4.2 The medical device manufacturer shall have objective evidence available that validation of the processing procedures has been undertaken to confirm that the specific medical device will be clean, disinfected and/or sterilized when processed as directed. NOTE 1 In addition to the duty of a manufacturer to demonstrate the validity of provided information, national authorities can require the final effectiveness of the process to be verified by the processor. NOTE 2 National authorities can allow or require the use of an alternative process. In such cases they usually require validation of those processes by the processor.
4.3 If a manufacturer supplies a number of different medical devices that share common attributes, then validation studies may be performed as a product family. If this approach is taken, the medical device manufacturer shall demonstrate commonality between the different medical devices and the validation studies shall address the worst case attribute(s) of the product family.
6.1 6.1.1 The information specified in this clause shall take into account the nature of the medical device and its intended use.
6.1.2 Where disinfection is the terminal process, the medical device manufacturer shall specify validated method(s) to reduce the risk of transmission of infectious agents to a level appropriate for the intended use of the medical device. Medical device manufacturers shall specify in their processing instructions any special techniques and accessories that will enable the processor to provide a medical device that is suitable for its intended use.
6.1.3 Where sterilization is the terminal process, the medical device manufacturer shall specify validated method(s) to achieve the required sterility assurance level. Medical device manufacturers shall specify in their processing instructions any specific requirements that will enable the processor to provide a medical device that is suitable for its intended use.
6.6.1.1 At least one validated automated cleaning method (which may include a validated manual cleaning method as part of the automated cleaning validation) shall be specified unless the medical device cannot withstand any such process, in which case a statement shall be provided which alerts the user to this issue.

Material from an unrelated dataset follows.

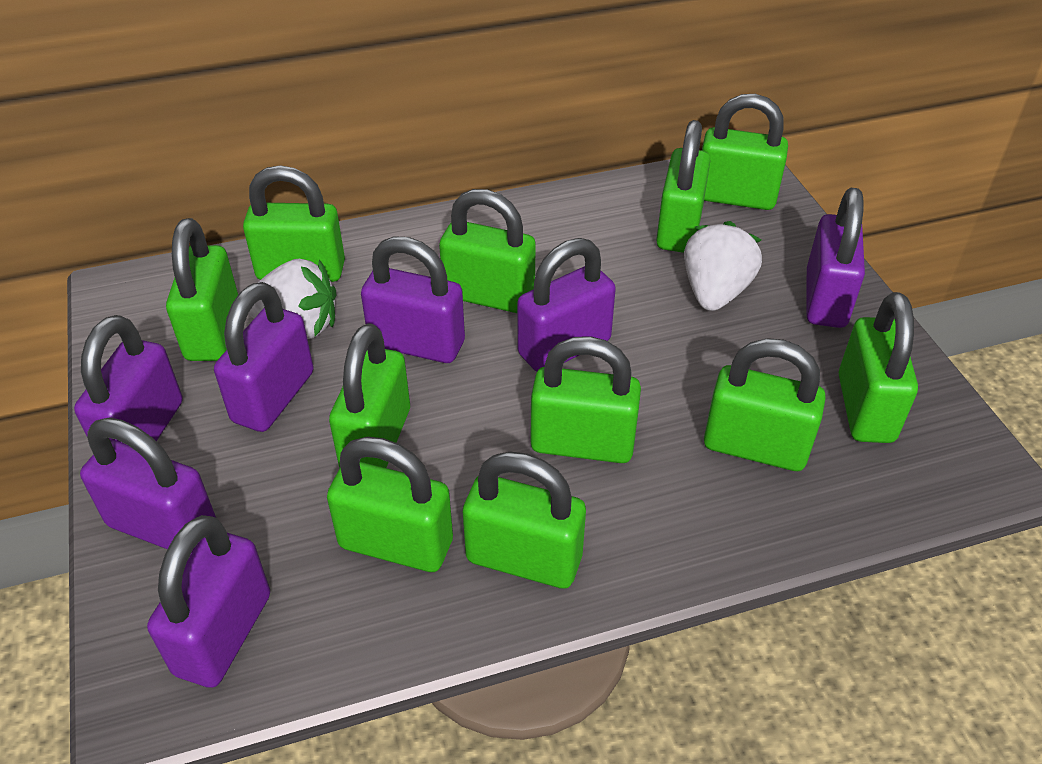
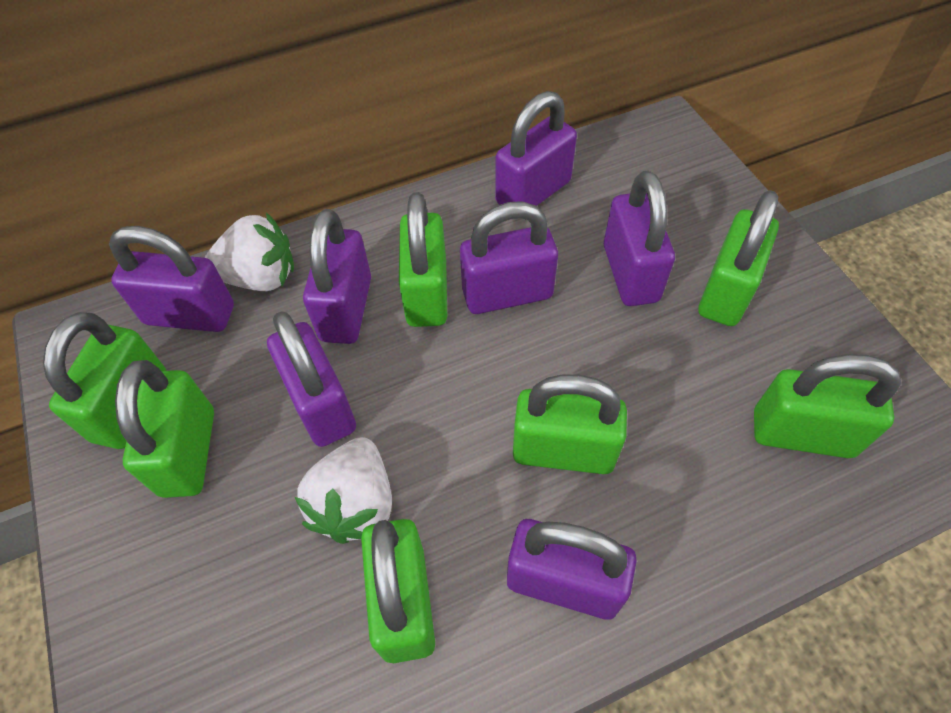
green padlock: [166,218,238,361] [243,165,345,282] [327,437,453,572] [329,323,410,468] [439,189,536,313] [463,452,586,589] [530,336,641,463] [656,120,711,253] [702,94,788,210] [704,338,826,471] [839,292,918,443] = 11 -> [43,312,166,449] [115,360,214,498] [361,519,435,663] [399,192,447,327] [513,374,627,474] [698,190,779,326] [754,354,901,458] = 7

6.6.1.2 A validated method of manual cleaning shall be specified if automated cleaning is not possible.
6.6.2 Automated cleaning
6.6.2.1 If the automated cleaning process recommends the use of a washer-disinfector meeting the requirements of the ISO 1 5883 series, the information regarding the automated process may be limited to those parameters that are specific for the medical device, such as specific load configuration, positioning, connection, accessories, process chemicals, pressures or temperature limit(s) and a statement confirming the recommendation to use a washer-disinfector complying with the ISO 1 5883 series.
6.7.2.1 If the automated disinfection process recommends the use of a washer-disinfector meeting the requirements of the ISO 1 5883 series, the information regarding the automated process may be limited to those parameters that are specific for the medical device, such as specific load configuration, positioning, connection, accessories, chemical (in the case of chemical or chemo-thermal disinfection), pressures or temperature limit(s) and a statement confirming the recommendation to use a washer-disinfector complying with the ISO 1 5883 series.